Sure-footed, bitchy as hell, hard-hitting, honest and unmissable.

The Big Gamble (1961) ***

If only there had been some serious money put behind this picture it would have been an absolute cracker, custom-made for the likes of Cinerama which didn’t go down the dramatic route until a few years later. It’s a bit “Hell Drivers or Wages of Fear Goes to Africa” but with some really quite stunning sequences.

Whatever French chanteuse Juliette Greco (Crack in the Mirror, 1960) had to offer on stage and in a personal capacity – lovers included Miles Davis and this film’s producer Darryl F. Zanuck – never seemed to translate to the screen in this particular role and the most we get is a kind of tomboyish perkiness. It’s a medium-grade cast, the lead taken by Northern Irishman Stephen Boyd (here playing a Dubliner). David Wayne (The Three Faces of Eve, 1957) is the sad sack brother who joins the other two in a bold plan to set up a haulage business on the Ivory Coast in Africa.

The opening sequence demonstrates the dreary Irish life Boyd is trying to escape with a sparkling cameo from Sybil Thorndike (Shake Hands with the Devil, 1959) as the family matriarch before the African sequences kick in. Apart from scenes shot at Ardmore Studios in Bray, Ireland, the rest is clearly filmed on pretty dangerous locations if the unloading of a lorry onto what looks like little more than a large canoe is anything to go by. After an unpromising start, the intrepid trio (well, two are bold, Wayne is not) set off into the wilderness.

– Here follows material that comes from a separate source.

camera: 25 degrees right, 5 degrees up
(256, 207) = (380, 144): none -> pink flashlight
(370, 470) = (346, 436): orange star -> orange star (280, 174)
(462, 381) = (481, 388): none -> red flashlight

There are two edge-of-the-cliff sequences that would have The Italian Job fans frothing at the mouth, a runaway lorry in the best Cinerama tradition and an astonishing section crossing a swollen river where clearly the actors did their own stunts (and Boyd was in reality saved from drowning by his co-star). In between we have snippets of genuine Africa, especially canoeists braving the surf and an African funeral party. Emotionally, beyond Boyd sticking out his chin as much as possible, the main drama focuses on fraternal rivalry with Wayne trying to pull himself together in the face of a mission he believes doomed to failure.  Their plans are further hit by sabotage by the German Kaltenberg (Gregory Ratoff in his final role).

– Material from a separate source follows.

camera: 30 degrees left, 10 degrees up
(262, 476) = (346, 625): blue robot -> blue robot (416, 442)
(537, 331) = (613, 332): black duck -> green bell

While some of the posters highlight the river crossing, others focus on the cliff-top sequences.

This was Boyd’s bid for stardom. Five years into a seven-year contract with Twentieth Century Fox, he had worked his way up the ranks at that studio to become male lead to top-billed females like Susan Hayward (A Woman Obsessed, 1959) and Hope Lange (The Best of Everything, 1959) before his career received a massive boost after a loan-out deal to MGM for Ben-Hur (1959). He might have been hotter yet had Fox not abandoned its first Rouben Mamoulian-directed version of Cleopatra in which he played Mark Anthony, a role that later brought Richard Burton worldwide fame and a new wife. Boyd would be hot at various times during his short-lived career (he died at 45) while equally never making the transition to major star.

One of the great Hollywood what-ifs – how would Boyd’s career have developed
if he had followed up “Ben-Hur” with “Cleopatra.”

Directed by the underrated Richard Fleischer, best known for 20,000 Leagues under the Sea (1954), Compulsion (1959), Crack in the Mirror (1960) and later The Boston Strangler (1968) and here with some help for the African sequences from Elmo Williams (The Longest Day, 1962) – the nerve-wracking clifftop sequences and river crossing were actually shot in France – it has a decent enough script from novelist Irwin Shaw (The Young Lions).

All-in-all this tight little film more than does justice to its miserable budget with some genuinely exciting sequences.  Filmed in CinemaScope, this is one of the films of the era which does justice to the widescreen. As a wee bonus, if you listen hard to Maurice Jarre’s score you will hear strains of some themes that turned up in Lawrence of Arabia.